A fixed-term assured tenancy (i.e. non-shorthold) will continue after its expiry date, and the landlord can only bring it to an end on certain grounds. Most tenancies in the private rented sector start life as fixed-term assured shorthold tenancies. When the fixed term of an assured shorthold tenancy ends the landlord has the following options if they want the tenancy to continue:
to agree a replacement fixed-term shorthold tenancy with the tenant
to agree to a replacement assured shorthold tenancy on a periodic basis called a contractual periodic tenancy or to do nothing and allow the assured shorthold tenancy to run on with the same terms, under a statutory periodic tenancy.
5.2.1 Agreeing A Replacement
This is not something that the landlord has to do but a replacement fixed-term assured shorthold tenancy is advantageous for landlords who want to know that the tenant’s obligations are going to continue for at least the duration of the replacement tenancy.
Check whether the tenancy deposit protection scheme being used requires re-registration of the deposit if the tenancy is renewed, because the scheme requirements vary and a further fee may be payable.
5.2.2 Agreeing A Contractual Periodic AST
This is not compulsory either but sometimes a tenancy agreement will contain a clause providing that the tenancy will not end at the end of the fixed term but will instead continue as a contractual periodic tenancy.

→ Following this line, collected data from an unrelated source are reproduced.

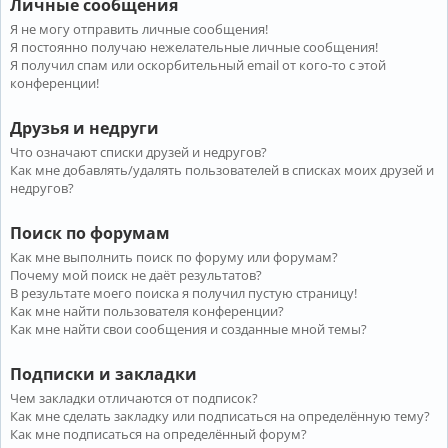
Личные сообщения
Я не могу отправить личные сообщения!
Я постоянно получаю нежелательные личные сообщения!
Я получил спам или оскорбительный email от кого-то с этой
конференции!
Друзья и недруги
Что означают списки друзей и недругов?
Как мне добавлять/удалять пользователей в списках моих друзей и
недругов?
Поиск по форумам
Как мне выполнить поиск по форуму или форумам?
Почему мой поиск не даёт результатов?
В результате моего поиска я получил пустую страницу!
Как мне найти пользователя конференции?
Как мне найти свои сообщения и созданные мной темы?
Подписки и закладки
Чем закладки отличаются от подписок?
Как мне сделать закладку или подписаться на определённую тему?
Как мне подписаться на определённый форум?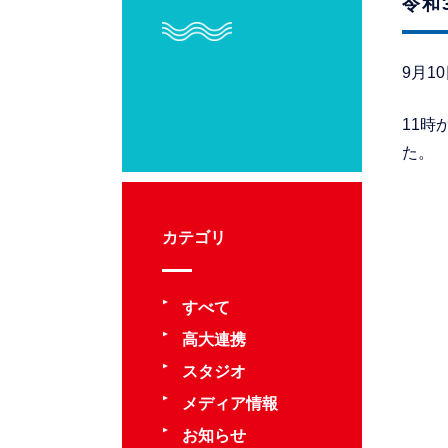
令和
9月1
11時
た。
カテゴリ
すべて
高大連携
スタジオ
メディア情報
お知らせ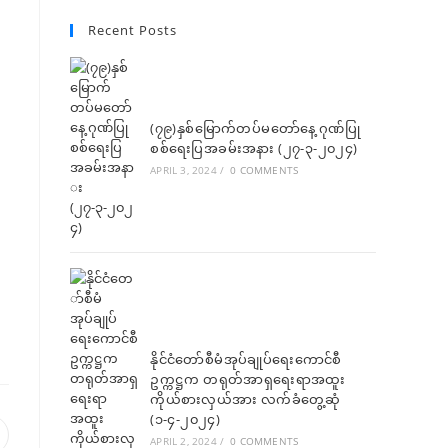
Recent Posts
(၇၉)နှစ်မြောက်တပ်မတော်နေ့ ဂုဏ်ပြု
စစ်ရေးပြအခမ်းအနား (၂၇-၃-၂၀၂၄)
APRIL 3, 2024
/
0 COMMENTS
နိုင်ငံတော်စီမံအုပ်ချုပ်ရေးကောင်စီ
ဥက္ကဋ္ဌက တရုတ်အာရှရေးရာအထူး
ကိုယ်စားလှယ်အား လက်ခံတွေ့ဆုံ
(၁-၄-၂၀၂၄)
APRIL 2, 2024
/
0 COMMENTS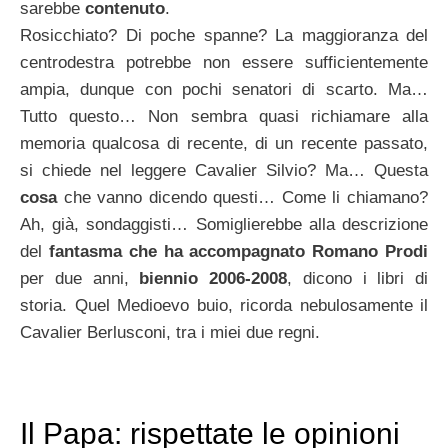
sarebbe
contenuto
.
Rosicchiato? Di poche spanne? La maggioranza del
centrodestra potrebbe non essere sufficientemente
ampia, dunque con pochi senatori di scarto. Ma…
Tutto questo… Non sembra quasi richiamare alla
memoria qualcosa di recente, di un recente passato,
si chiede nel leggere Cavalier Silvio? Ma… Questa
cosa
che vanno dicendo questi… Come li chiamano?
Ah, già, sondaggisti… Somiglierebbe alla descrizione
del
fantasma che ha accompagnato Romano Prodi
per due anni,
biennio 2006-2008
, dicono i libri di
storia. Quel Medioevo buio, ricorda nebulosamente il
Cavalier Berlusconi, tra i miei due regni.
Il Papa: rispettate le opinioni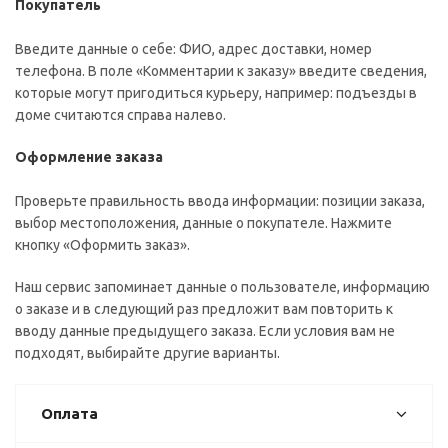
Покупатель
Введите данные о себе: ФИО, адрес доставки, номер
телефона. В поле «Комментарии к заказу» введите сведения,
которые могут пригодиться курьеру, например: подъезды в
доме считаются справа налево.
Оформление заказа
Проверьте правильность ввода информации: позиции заказа,
выбор местоположения, данные о покупателе. Нажмите
кнопку «Оформить заказ».
Наш сервис запоминает данные о пользователе, информацию
о заказе и в следующий раз предложит вам повторить к
вводу данные предыдущего заказа. Если условия вам не
подходят, выбирайте другие варианты.
Оплата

Again, check whether the chosen tenancy deposit protection scheme requires re-registration of the deposit.
Where such a clause exists, the tenancy will be counted as a single tenancy ‘continuing’ from the original fixed term.
5.2.3 Statutory Periodic Tenancy
If the landlord does nothing, there are no provisions in the tenancy for what happens at the end and the tenant stays on in the property, the tenancy will automatically run on from one rent period to the next on the same terms as the preceding fixed-term assured shorthold tenancy. This is called a statutory periodic tenancy. The tenancy will continue to run on this basis until a new fixed-term or periodic tenancy is agreed or the tenant leaves or the court awards the landlord possession. The terms of the existing tenancy agreement remain in force; a notice to gain possession of the premises can be served at any time. The period of notice is linked to the period for which rent was last payable under the tenancy. Take advice if there are doubts about which notice to serve.
A statutory periodic tenancy is a brand new tenancy comparable to a written renewal.